Russo began by recognizing immediate past chairman Bill Dwyer of LPL Financial, as well as this year’s vice chairman and next year’s chairman Larry Roth of Advisor Group. Noting that the men were tall, he said Roth was “too big to fail” a reference to AIG, which owns Advisor Group, a quip that elicited groans from the audience.

“FSI helps to regulate the regulators, we are not the enemy,” Russo said. “[They] didn’t detect the Ponzi schemers, because the schemers were very good at filling out [their] forms. The bad guys hide in the minutia of the paperwork regulators foist on the rest of us.”

Russo pointed to a number of rules and regulations the organization has either had a hand in stalling or significantly rewriting, including the Department of Labor’s fiduciary rule governing IRAs, the controversy over 12b-1 fees and the protection of the independent contractor status.
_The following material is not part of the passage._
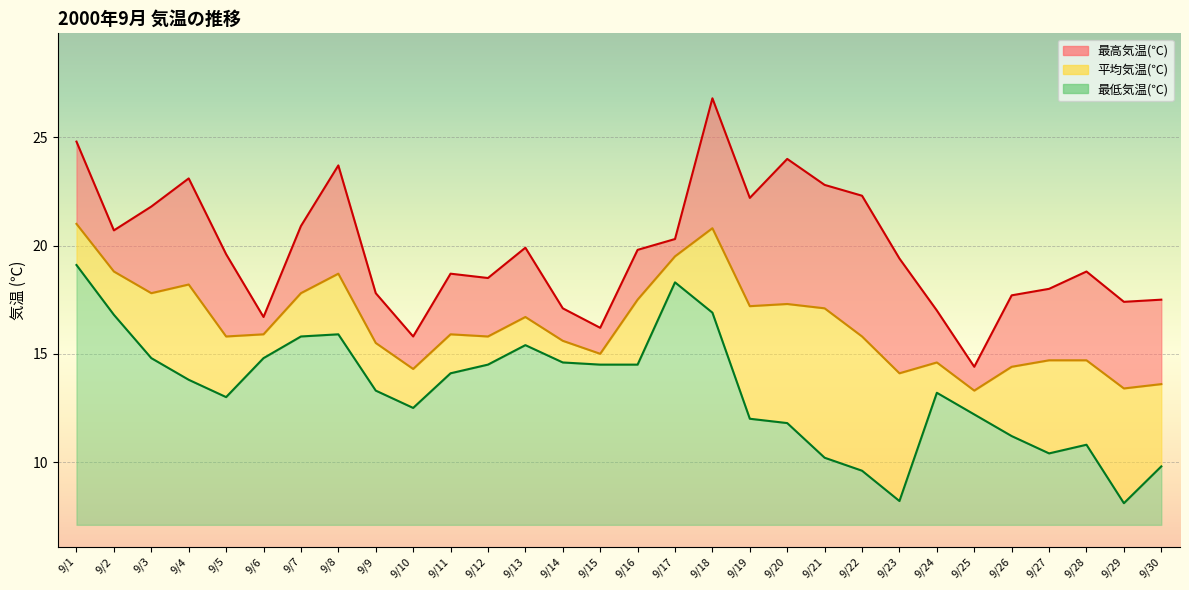

At which category does 最低気温(℃) reach its first local valley?

9/5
Dale BrownLastly, Kelly introduced FSI president and CEO Dale Brown (left), who noted the over 200 first-time attendees. He too commented on recent FSI successes, adding that they were due to “a clear mission, a focused strategy, and bold membership and an engaged membership.”

“When we started out as an organization in 2004, regulation was horrendous,” Brown said. “It’s still onerous today, and it may get worse still before it gets better. But FSI’s agenda is your agenda. We will aggressively advocate for the issues that matter to you and your clients.”

He then reviewed the status of the organization’s five-year plan, initiated at the 2011 conference, specifically noting the increase in financial support from member firms and the increase in the organization’s staff.

“Our competitive advantage is our story,” he concluded. “It is one that serves Main Street financial goals for our clients. They are a dignified retirement, paying for their children’s education and caring for elderly parents."